2月のぽーと会は、Japanese Family Support Center (JFSC)さんとの共催で平和セミナーを開催しました。スピーカーは、San Diego-WISH代表で『8時15分−ヒロシマで生きぬいて許す心』の著者でもあり、臨床心理ドクターでもある美甘章子先生でした。
「平和、愛、赦し」をキーワードに、原爆を生き抜いた父・進示さんの体験や日常の身近な例を交えながら、「グローバル社会、次世代の平和のために」「真の意味で赦すということ」「起きた出来事をOpportunityとして捉えて前向きな未来を創る」「価値観が違う人との対話や共存を通して、自分の周りから平和な社会を築く」ためにどのようにすればよいかを学びました。
進示さんは、至近距離で被爆し、重い火傷や原爆症で苦しみながらも生き抜き、戦後、家族を築き、社会人として成功され、コミュニティーのみなさんに尽くされ、90歳近い今も現役として活躍されています。
美甘先生が執筆されたRising from the Ashes(英語版)、「8時15分 ヒロシマで生きぬいて許す心」(日本語版)では、進示さんの生き様、言葉の数々がまとめられています。
美甘先生の著書、進示さんの生き方、考え方は、BBCのラジオ放送やウェブで大きく取り上げられ、欧米でも大きな反響を呼んでいます。昨年11月、英国のThe World Peace and Prosperity Foundation(世界の平和と繁栄を促進する財団)からAwards for Exceptional Service for Peace and Prosperity, Nationally and Internationally(2014年度世界平和と繁栄のための国内外の類稀な貢献に対する賞) を受賞されました。

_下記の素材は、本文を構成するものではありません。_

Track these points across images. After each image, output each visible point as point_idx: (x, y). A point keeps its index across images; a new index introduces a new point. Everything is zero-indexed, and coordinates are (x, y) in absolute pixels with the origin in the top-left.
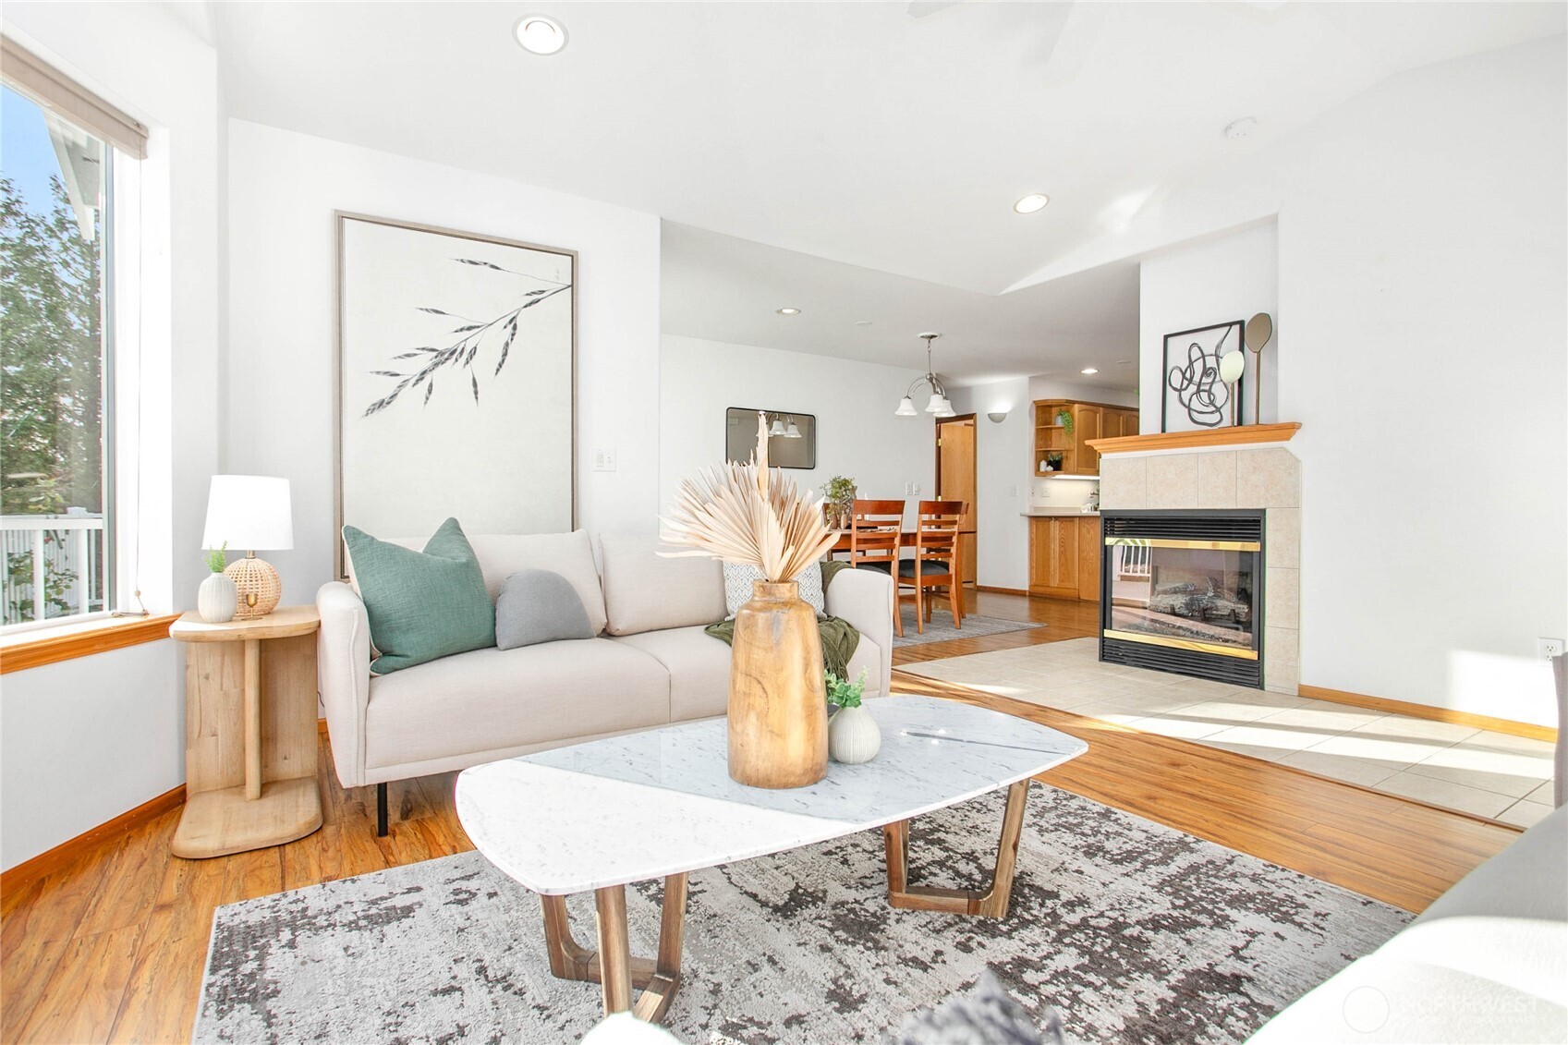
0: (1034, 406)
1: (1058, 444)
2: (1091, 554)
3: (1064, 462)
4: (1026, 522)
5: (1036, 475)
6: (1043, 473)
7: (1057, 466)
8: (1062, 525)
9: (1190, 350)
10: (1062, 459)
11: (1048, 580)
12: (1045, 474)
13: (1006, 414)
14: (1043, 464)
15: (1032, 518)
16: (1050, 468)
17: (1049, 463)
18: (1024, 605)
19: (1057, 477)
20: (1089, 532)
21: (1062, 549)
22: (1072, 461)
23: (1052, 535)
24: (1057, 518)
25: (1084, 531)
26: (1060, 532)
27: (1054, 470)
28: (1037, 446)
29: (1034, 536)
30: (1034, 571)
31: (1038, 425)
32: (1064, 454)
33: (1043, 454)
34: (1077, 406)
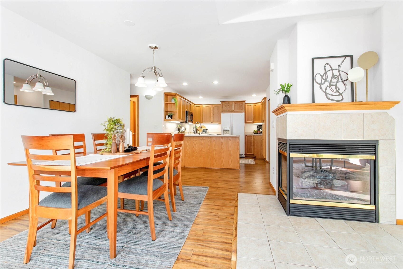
0: (164, 95)
1: (171, 109)
5: (165, 120)
6: (167, 120)
9: (325, 66)
10: (173, 115)
13: (153, 96)
14: (167, 116)
16: (170, 118)
17: (169, 116)
19: (172, 121)
28: (165, 110)
31: (165, 101)
32: (173, 113)
33: (166, 113)
34: (178, 96)
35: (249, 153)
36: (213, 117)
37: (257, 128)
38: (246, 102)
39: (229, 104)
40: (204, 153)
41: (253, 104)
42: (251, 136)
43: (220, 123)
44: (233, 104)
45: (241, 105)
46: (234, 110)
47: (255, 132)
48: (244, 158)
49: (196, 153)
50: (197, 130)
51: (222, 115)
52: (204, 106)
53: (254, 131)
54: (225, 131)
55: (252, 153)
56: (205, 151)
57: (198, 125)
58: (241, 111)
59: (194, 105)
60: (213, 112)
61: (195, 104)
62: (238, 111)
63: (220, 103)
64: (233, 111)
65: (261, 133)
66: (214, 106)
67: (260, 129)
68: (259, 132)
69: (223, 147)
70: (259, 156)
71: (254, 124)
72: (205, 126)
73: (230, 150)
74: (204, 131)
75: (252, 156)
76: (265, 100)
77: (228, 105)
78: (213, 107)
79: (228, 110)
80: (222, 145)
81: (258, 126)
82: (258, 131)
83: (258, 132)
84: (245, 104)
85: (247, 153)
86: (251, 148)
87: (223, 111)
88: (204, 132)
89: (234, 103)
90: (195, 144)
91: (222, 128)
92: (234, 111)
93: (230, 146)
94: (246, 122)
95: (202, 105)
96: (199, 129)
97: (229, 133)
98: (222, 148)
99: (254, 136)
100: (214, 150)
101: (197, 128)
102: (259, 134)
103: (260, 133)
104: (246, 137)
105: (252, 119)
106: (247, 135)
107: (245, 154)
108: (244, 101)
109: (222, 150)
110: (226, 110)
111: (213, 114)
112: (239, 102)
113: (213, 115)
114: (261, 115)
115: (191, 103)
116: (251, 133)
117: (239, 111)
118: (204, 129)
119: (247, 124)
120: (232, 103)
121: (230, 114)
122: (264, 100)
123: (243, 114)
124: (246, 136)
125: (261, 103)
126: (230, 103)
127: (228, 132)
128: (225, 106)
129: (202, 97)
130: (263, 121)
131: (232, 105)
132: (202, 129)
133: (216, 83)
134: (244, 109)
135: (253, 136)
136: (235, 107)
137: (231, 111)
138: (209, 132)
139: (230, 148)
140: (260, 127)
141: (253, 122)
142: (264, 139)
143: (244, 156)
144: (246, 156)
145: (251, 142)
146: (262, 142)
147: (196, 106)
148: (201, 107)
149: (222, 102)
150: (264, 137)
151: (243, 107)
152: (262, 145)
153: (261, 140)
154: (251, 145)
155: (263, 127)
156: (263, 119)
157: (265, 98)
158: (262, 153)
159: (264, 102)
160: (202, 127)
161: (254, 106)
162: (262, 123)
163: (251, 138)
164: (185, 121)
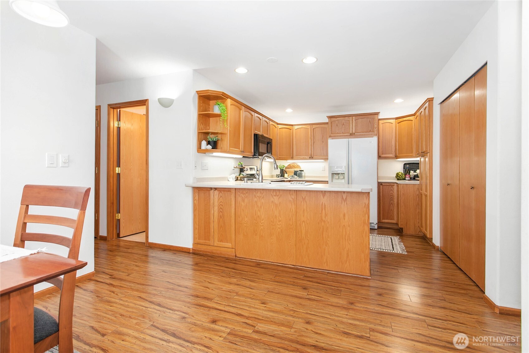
0: (197, 96)
1: (214, 127)
2: (246, 219)
3: (219, 143)
4: (190, 192)
5: (198, 151)
6: (204, 150)
7: (215, 145)
8: (221, 194)
10: (218, 140)
11: (209, 240)
12: (205, 151)
13: (174, 100)
14: (204, 143)
15: (194, 188)
16: (209, 147)
17: (209, 143)
18: (188, 260)
19: (215, 154)
20: (243, 201)
21: (221, 214)
22: (225, 142)
23: (212, 202)
24: (216, 189)
25: (239, 199)
26: (219, 199)
27: (212, 149)
28: (199, 129)
29: (196, 202)
30: (197, 231)
31: (199, 110)
32: (219, 137)
33: (203, 135)
34: (229, 100)
35: (387, 219)
36: (312, 148)
37: (404, 168)
38: (380, 117)
39: (344, 121)
40: (279, 228)
41: (397, 118)
42: (391, 184)
43: (325, 158)
44: (354, 120)
45: (370, 121)
46: (354, 132)
47: (398, 177)
48: (376, 232)
49: (262, 227)
50: (283, 173)
51: (331, 142)
52: (296, 127)
53: (397, 174)
54: (335, 174)
55: (394, 220)
56: (280, 223)
57: (284, 163)
58: (370, 133)
59: (276, 125)
60: (312, 138)
61: (278, 124)
62: (363, 135)
63: (327, 120)
64: (352, 135)
65: (415, 178)
66: (314, 126)
67: (411, 171)
68: (407, 176)
69: (326, 215)
70: (410, 230)
71: (398, 160)
72: (299, 164)
73: (344, 225)
74: (296, 173)
75: (395, 227)
76: (429, 105)
77: (342, 123)
78: (312, 129)
79: (343, 133)
80: (322, 211)
81: (405, 164)
82: (405, 175)
83: (405, 177)
84: (379, 120)
85: (383, 221)
86: (391, 210)
87: (332, 135)
88: (296, 175)
89: (354, 117)
90: (259, 205)
91: (330, 167)
92: (356, 134)
93: (344, 215)
94: (379, 157)
95: (292, 125)
96: (287, 170)
97: (344, 178)
98: (324, 219)
99: (398, 186)
100: (304, 221)
101: (284, 169)
103: (411, 178)
104: (381, 186)
105: (393, 150)
106: (382, 184)
107: (379, 222)
108: (377, 114)
109: (323, 223)
110: (337, 133)
112: (364, 117)
113: (312, 144)
114: (413, 141)
115: (268, 121)
116: (390, 178)
117: (365, 133)
118: (296, 170)
119: (382, 161)
120: (351, 118)
121: (345, 141)
122: (427, 104)
123: (375, 140)
124: (380, 184)
125: (414, 115)
126: (347, 118)
127: (341, 177)
128: (337, 125)
129: (292, 111)
130: (423, 154)
131: (351, 122)
132: (293, 170)
133: (310, 60)
134: (376, 130)
135: (396, 184)
136: (356, 126)
137: (349, 134)
138: (306, 175)
139: (344, 219)
140: (410, 167)
141: (396, 157)
142: (427, 194)
143: (376, 227)
144: (381, 225)
145: (391, 197)
146: (418, 199)
147: (280, 126)
148: (291, 129)
149: (330, 117)
150: (424, 188)
151: (374, 125)
152: (418, 206)
153: (417, 195)
154: (392, 203)
155: (422, 166)
156: (422, 150)
157: (430, 100)
158: (419, 223)
159: (425, 110)
160: (294, 167)
161: (398, 123)
162: (418, 159)
163: (392, 190)
164: (253, 154)
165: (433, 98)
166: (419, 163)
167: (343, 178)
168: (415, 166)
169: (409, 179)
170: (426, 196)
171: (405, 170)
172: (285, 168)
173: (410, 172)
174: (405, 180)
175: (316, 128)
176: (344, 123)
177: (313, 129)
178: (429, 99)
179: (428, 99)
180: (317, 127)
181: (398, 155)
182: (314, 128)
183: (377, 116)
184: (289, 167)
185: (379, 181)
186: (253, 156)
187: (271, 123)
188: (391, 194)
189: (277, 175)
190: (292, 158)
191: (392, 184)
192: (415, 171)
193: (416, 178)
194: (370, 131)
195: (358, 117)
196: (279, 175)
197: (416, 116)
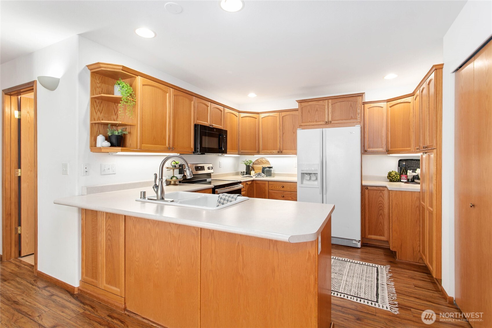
0: (89, 72)
1: (120, 117)
2: (138, 255)
3: (128, 137)
5: (91, 150)
6: (99, 149)
7: (118, 142)
10: (126, 134)
11: (97, 279)
13: (59, 79)
14: (100, 139)
16: (106, 144)
17: (107, 138)
20: (135, 227)
21: (109, 243)
22: (135, 137)
26: (107, 221)
27: (112, 146)
28: (92, 118)
29: (83, 223)
30: (84, 263)
31: (92, 93)
34: (139, 79)
35: (374, 235)
36: (281, 140)
37: (399, 166)
38: (367, 99)
39: (317, 106)
40: (179, 276)
41: (388, 101)
44: (330, 104)
45: (351, 106)
46: (330, 119)
47: (391, 178)
48: (358, 253)
49: (157, 271)
50: (249, 170)
51: (300, 133)
52: (262, 116)
53: (390, 174)
54: (306, 173)
55: (383, 236)
56: (180, 268)
58: (352, 121)
59: (237, 114)
60: (281, 128)
61: (239, 112)
62: (342, 123)
63: (296, 106)
64: (328, 124)
65: (413, 180)
66: (284, 114)
67: (409, 171)
68: (403, 177)
69: (244, 265)
70: (406, 256)
71: (390, 155)
72: (268, 160)
73: (273, 289)
74: (264, 170)
75: (385, 245)
76: (436, 76)
77: (315, 109)
78: (281, 117)
79: (316, 121)
80: (238, 257)
81: (400, 161)
82: (401, 174)
83: (401, 177)
84: (364, 103)
85: (370, 236)
86: (381, 223)
87: (302, 124)
88: (265, 172)
89: (330, 101)
91: (299, 165)
92: (333, 122)
94: (364, 151)
95: (258, 113)
96: (255, 166)
97: (317, 179)
98: (241, 271)
99: (389, 192)
100: (212, 271)
101: (251, 165)
102: (406, 183)
103: (408, 180)
104: (367, 191)
105: (384, 143)
106: (368, 187)
108: (361, 95)
109: (239, 280)
110: (310, 122)
111: (283, 134)
112: (343, 100)
113: (281, 136)
114: (411, 130)
115: (221, 108)
117: (344, 121)
118: (265, 166)
119: (367, 157)
120: (327, 101)
121: (317, 132)
122: (432, 76)
123: (356, 130)
124: (364, 188)
125: (412, 95)
126: (321, 102)
127: (313, 178)
128: (309, 112)
129: (256, 95)
130: (426, 149)
131: (326, 107)
132: (261, 166)
133: (232, 4)
135: (386, 189)
136: (333, 112)
137: (324, 123)
140: (407, 165)
141: (388, 152)
142: (432, 212)
143: (359, 245)
144: (366, 241)
145: (380, 205)
146: (418, 213)
147: (243, 115)
148: (256, 118)
149: (300, 102)
150: (427, 199)
151: (357, 111)
152: (418, 222)
153: (417, 207)
154: (381, 214)
155: (424, 164)
156: (424, 144)
157: (438, 69)
158: (420, 246)
159: (429, 84)
160: (262, 162)
161: (390, 107)
162: (419, 154)
163: (381, 196)
164: (193, 151)
165: (443, 65)
166: (419, 160)
167: (315, 179)
168: (414, 164)
169: (406, 181)
170: (431, 213)
171: (401, 169)
172: (252, 163)
173: (407, 172)
174: (401, 181)
175: (285, 116)
176: (318, 109)
177: (283, 117)
178: (437, 67)
179: (434, 66)
180: (287, 115)
181: (390, 149)
182: (283, 115)
183: (360, 97)
184: (257, 162)
185: (364, 183)
186: (194, 152)
187: (227, 110)
188: (380, 202)
189: (241, 172)
190: (258, 153)
191: (381, 188)
192: (414, 171)
193: (416, 181)
194: (352, 118)
195: (336, 101)
196: (244, 172)
197: (415, 96)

今後、他の言語でも出版できるように依頼が次々に舞い込んでいるそうです。ハリウッドでの映画化も決定したそうです。
講演の中で美甘先生は、進示さんからのメッセージの数々を私たちに届けてくださいました。
● 恨みつらみに重点を置き、未来でなくて過去にしがみつくことのないように。
● 何かをなくしたときは、何かを得るときだ。
● 原爆を落としたのはアメリカだが、アメリカ人を憎むのは間違っている。悪いのは戦争だ。
● 物事の全体像を把握することが大切だ。
● 異なる背景や信条の人たちがお互いに理解と協力ができるように人の助けになりなさい。
● 二度と核戦争が起こらないで済むように、次世代の子供たちが二度と自分のような苦しみを味わわないように、社会と世界平和のために貢献しなさい。
● 人間は一見ネガティブな経験に対しても、「共感」と「赦す心」で対処するという選択肢がある。
美甘先生の願いは、この「赦す心」と「共感」を私たち全てが人生の中で応用することで、世界が平和になることだそうです。
参加者の中には、これからの世界を担う子供たちもいました。この子供たちが、平和のために自分で何ができるか、考え、実践してくれることを願っています。
これから、成長していく中で、辛いこと、苦しいこと、無念なことに直面することでしょう。でも、進示さんのどんな辛くとも生き抜いてきた姿を思い出して、希望を持って、いつも前に向かって歩んで欲しいと思います。
大人の私たちも、日々の生活の中で、身近な人々との関わり合いの中で、今回教えていただいたことを取り入れることができます。
美甘先生、お忙しい中、私たちにお話をしてくださり、本当にありがとうございました。これからも、世界中の人たちに平和のメッセージを届けてください。映画が完成するのを楽しみにしています。
お父様の進示さんにも、よろしくお伝えください。自分自身の言葉、経験、生き様を人に見せることで、多くの人たちを勇気づけ、人間のあるべき姿を教え、世界平和のメッセージを届けることのできる方は、稀有な存在です。どうか、いつまでも、お元気でいらっしゃいますように!